Copy out every line below without alteration.

[Dataset entries]
───

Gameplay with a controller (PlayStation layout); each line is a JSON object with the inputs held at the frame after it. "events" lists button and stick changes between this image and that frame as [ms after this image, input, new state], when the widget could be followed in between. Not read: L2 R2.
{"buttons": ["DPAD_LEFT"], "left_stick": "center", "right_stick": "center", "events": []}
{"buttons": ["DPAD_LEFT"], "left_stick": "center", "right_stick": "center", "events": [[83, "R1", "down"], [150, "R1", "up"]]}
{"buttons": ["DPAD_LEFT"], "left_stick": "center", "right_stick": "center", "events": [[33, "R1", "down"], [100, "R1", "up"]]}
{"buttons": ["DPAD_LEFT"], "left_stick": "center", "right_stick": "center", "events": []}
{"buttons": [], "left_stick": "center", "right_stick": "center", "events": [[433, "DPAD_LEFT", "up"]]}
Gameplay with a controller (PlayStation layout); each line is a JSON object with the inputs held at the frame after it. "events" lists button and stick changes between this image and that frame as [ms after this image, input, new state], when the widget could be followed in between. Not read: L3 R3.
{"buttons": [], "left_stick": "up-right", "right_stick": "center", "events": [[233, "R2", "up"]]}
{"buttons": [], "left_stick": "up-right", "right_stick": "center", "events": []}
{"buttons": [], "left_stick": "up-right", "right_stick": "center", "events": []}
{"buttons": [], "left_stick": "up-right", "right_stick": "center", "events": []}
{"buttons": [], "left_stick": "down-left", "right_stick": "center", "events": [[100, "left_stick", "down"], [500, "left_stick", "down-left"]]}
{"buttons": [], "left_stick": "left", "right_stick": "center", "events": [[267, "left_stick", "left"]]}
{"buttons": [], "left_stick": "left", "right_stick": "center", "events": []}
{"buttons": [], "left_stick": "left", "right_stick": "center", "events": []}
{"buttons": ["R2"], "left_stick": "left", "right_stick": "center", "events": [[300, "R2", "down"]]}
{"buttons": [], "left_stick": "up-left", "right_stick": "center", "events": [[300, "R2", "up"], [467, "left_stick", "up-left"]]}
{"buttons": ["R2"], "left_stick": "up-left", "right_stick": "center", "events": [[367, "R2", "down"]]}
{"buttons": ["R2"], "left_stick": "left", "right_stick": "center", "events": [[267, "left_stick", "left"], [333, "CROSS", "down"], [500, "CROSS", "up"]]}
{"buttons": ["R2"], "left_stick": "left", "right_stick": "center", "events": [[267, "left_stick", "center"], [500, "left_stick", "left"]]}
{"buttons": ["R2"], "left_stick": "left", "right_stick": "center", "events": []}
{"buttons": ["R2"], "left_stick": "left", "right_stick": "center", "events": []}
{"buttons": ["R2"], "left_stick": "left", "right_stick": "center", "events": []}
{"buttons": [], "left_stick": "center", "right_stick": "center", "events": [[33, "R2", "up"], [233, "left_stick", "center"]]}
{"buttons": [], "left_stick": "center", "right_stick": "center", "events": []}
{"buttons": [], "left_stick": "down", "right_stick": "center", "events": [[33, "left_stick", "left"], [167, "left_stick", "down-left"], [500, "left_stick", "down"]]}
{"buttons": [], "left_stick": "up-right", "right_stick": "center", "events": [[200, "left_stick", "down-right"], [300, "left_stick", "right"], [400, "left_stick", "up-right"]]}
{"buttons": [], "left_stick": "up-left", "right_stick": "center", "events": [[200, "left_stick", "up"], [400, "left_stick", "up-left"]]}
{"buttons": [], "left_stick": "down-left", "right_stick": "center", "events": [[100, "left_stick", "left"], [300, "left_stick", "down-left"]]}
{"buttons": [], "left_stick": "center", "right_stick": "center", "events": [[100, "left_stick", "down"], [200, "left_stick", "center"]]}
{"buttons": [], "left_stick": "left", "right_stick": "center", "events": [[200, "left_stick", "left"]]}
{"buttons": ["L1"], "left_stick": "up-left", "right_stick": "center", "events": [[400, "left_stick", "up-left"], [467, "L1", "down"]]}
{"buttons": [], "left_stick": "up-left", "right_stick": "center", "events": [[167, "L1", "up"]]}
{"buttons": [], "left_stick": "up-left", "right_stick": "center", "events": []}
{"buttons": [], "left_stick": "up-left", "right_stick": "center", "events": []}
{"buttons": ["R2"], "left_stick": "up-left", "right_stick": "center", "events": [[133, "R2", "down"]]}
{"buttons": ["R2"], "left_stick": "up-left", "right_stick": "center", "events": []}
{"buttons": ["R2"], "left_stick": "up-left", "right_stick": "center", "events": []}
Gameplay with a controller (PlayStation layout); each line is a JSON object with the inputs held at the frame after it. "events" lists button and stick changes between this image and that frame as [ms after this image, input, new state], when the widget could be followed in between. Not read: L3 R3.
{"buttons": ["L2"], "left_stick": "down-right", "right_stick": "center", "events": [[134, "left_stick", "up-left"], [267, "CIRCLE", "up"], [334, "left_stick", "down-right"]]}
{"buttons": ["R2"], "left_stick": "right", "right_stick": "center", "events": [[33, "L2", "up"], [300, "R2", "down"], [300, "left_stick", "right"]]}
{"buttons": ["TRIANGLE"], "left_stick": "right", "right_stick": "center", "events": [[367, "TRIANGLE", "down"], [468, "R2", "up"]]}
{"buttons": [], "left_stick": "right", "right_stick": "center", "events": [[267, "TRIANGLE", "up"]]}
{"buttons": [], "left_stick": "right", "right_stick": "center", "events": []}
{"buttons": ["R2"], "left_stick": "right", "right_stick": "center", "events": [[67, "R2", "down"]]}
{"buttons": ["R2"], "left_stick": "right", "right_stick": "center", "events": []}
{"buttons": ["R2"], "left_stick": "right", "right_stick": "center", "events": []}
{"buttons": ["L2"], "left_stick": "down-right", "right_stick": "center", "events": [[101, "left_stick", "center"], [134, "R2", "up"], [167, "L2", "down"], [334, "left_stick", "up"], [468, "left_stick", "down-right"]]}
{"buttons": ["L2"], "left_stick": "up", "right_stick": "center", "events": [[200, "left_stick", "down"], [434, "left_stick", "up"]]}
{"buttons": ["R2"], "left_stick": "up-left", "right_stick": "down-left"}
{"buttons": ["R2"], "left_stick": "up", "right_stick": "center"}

───

*Answer area*:
Gameplay with a controller (PlayStation layout); each line is a JSON object with the inputs held at the frame after it. "events" lists button and stick changes between this image and that frame as [ms after this image, input, new state], when the widget could be followed in between. Not read: L2 R2.
{"buttons": ["DPAD_LEFT"], "left_stick": "center", "right_stick": "center", "events": []}
{"buttons": ["DPAD_LEFT"], "left_stick": "center", "right_stick": "center", "events": [[83, "R1", "down"], [150, "R1", "up"]]}
{"buttons": ["DPAD_LEFT"], "left_stick": "center", "right_stick": "center", "events": [[33, "R1", "down"], [100, "R1", "up"]]}
{"buttons": ["DPAD_LEFT"], "left_stick": "center", "right_stick": "center", "events": []}
{"buttons": [], "left_stick": "center", "right_stick": "center", "events": [[433, "DPAD_LEFT", "up"]]}
Gameplay with a controller (PlayStation layout); each line is a JSON object with the inputs held at the frame after it. "events" lists button and stick changes between this image and that frame as [ms after this image, input, new state], when the widget could be followed in between. Not read: L3 R3.
{"buttons": [], "left_stick": "up-right", "right_stick": "center", "events": [[233, "R2", "up"]]}
{"buttons": [], "left_stick": "up-right", "right_stick": "center", "events": []}
{"buttons": [], "left_stick": "up-right", "right_stick": "center", "events": []}
{"buttons": [], "left_stick": "up-right", "right_stick": "center", "events": []}
{"buttons": [], "left_stick": "down-left", "right_stick": "center", "events": [[100, "left_stick", "down"], [500, "left_stick", "down-left"]]}
{"buttons": [], "left_stick": "left", "right_stick": "center", "events": [[267, "left_stick", "left"]]}
{"buttons": [], "left_stick": "left", "right_stick": "center", "events": []}
{"buttons": [], "left_stick": "left", "right_stick": "center", "events": []}
{"buttons": ["R2"], "left_stick": "left", "right_stick": "center", "events": [[300, "R2", "down"]]}
{"buttons": [], "left_stick": "up-left", "right_stick": "center", "events": [[300, "R2", "up"], [467, "left_stick", "up-left"]]}
{"buttons": ["R2"], "left_stick": "up-left", "right_stick": "center", "events": [[367, "R2", "down"]]}
{"buttons": ["R2"], "left_stick": "left", "right_stick": "center", "events": [[267, "left_stick", "left"], [333, "CROSS", "down"], [500, "CROSS", "up"]]}
{"buttons": ["R2"], "left_stick": "left", "right_stick": "center", "events": [[267, "left_stick", "center"], [500, "left_stick", "left"]]}
{"buttons": ["R2"], "left_stick": "left", "right_stick": "center", "events": []}
{"buttons": ["R2"], "left_stick": "left", "right_stick": "center", "events": []}
{"buttons": ["R2"], "left_stick": "left", "right_stick": "center", "events": []}
{"buttons": [], "left_stick": "center", "right_stick": "center", "events": [[33, "R2", "up"], [233, "left_stick", "center"]]}
{"buttons": [], "left_stick": "center", "right_stick": "center", "events": []}
{"buttons": [], "left_stick": "down", "right_stick": "center", "events": [[33, "left_stick", "left"], [167, "left_stick", "down-left"], [500, "left_stick", "down"]]}
{"buttons": [], "left_stick": "up-right", "right_stick": "center", "events": [[200, "left_stick", "down-right"], [300, "left_stick", "right"], [400, "left_stick", "up-right"]]}
{"buttons": [], "left_stick": "up-left", "right_stick": "center", "events": [[200, "left_stick", "up"], [400, "left_stick", "up-left"]]}
{"buttons": [], "left_stick": "down-left", "right_stick": "center", "events": [[100, "left_stick", "left"], [300, "left_stick", "down-left"]]}
{"buttons": [], "left_stick": "center", "right_stick": "center", "events": [[100, "left_stick", "down"], [200, "left_stick", "center"]]}
{"buttons": [], "left_stick": "left", "right_stick": "center", "events": [[200, "left_stick", "left"]]}
{"buttons": ["L1"], "left_stick": "up-left", "right_stick": "center", "events": [[400, "left_stick", "up-left"], [467, "L1", "down"]]}
{"buttons": [], "left_stick": "up-left", "right_stick": "center", "events": [[167, "L1", "up"]]}
{"buttons": [], "left_stick": "up-left", "right_stick": "center", "events": []}
{"buttons": [], "left_stick": "up-left", "right_stick": "center", "events": []}
{"buttons": ["R2"], "left_stick": "up-left", "right_stick": "center", "events": [[133, "R2", "down"]]}
{"buttons": ["R2"], "left_stick": "up-left", "right_stick": "center", "events": []}
{"buttons": ["R2"], "left_stick": "up-left", "right_stick": "center", "events": []}
Gameplay with a controller (PlayStation layout); each line is a JSON object with the inputs held at the frame after it. "events" lists button and stick changes between this image and that frame as [ms after this image, input, new state], when the widget could be followed in between. Not read: L3 R3.
{"buttons": ["L2"], "left_stick": "down-right", "right_stick": "center", "events": [[134, "left_stick", "up-left"], [267, "CIRCLE", "up"], [334, "left_stick", "down-right"]]}
{"buttons": ["R2"], "left_stick": "right", "right_stick": "center", "events": [[33, "L2", "up"], [300, "R2", "down"], [300, "left_stick", "right"]]}
{"buttons": ["TRIANGLE"], "left_stick": "right", "right_stick": "center", "events": [[367, "TRIANGLE", "down"], [468, "R2", "up"]]}
{"buttons": [], "left_stick": "right", "right_stick": "center", "events": [[267, "TRIANGLE", "up"]]}
{"buttons": [], "left_stick": "right", "right_stick": "center", "events": []}
{"buttons": ["R2"], "left_stick": "right", "right_stick": "center", "events": [[67, "R2", "down"]]}
{"buttons": ["R2"], "left_stick": "right", "right_stick": "center", "events": []}
{"buttons": ["R2"], "left_stick": "right", "right_stick": "center", "events": []}
{"buttons": ["L2"], "left_stick": "down-right", "right_stick": "center", "events": [[101, "left_stick", "center"], [134, "R2", "up"], [167, "L2", "down"], [334, "left_stick", "up"], [468, "left_stick", "down-right"]]}
{"buttons": ["L2"], "left_stick": "up", "right_stick": "center", "events": [[200, "left_stick", "down"], [434, "left_stick", "up"]]}
{"buttons": ["R2"], "left_stick": "up-left", "right_stick": "down-left"}
{"buttons": ["R2"], "left_stick": "up", "right_stick": "center"}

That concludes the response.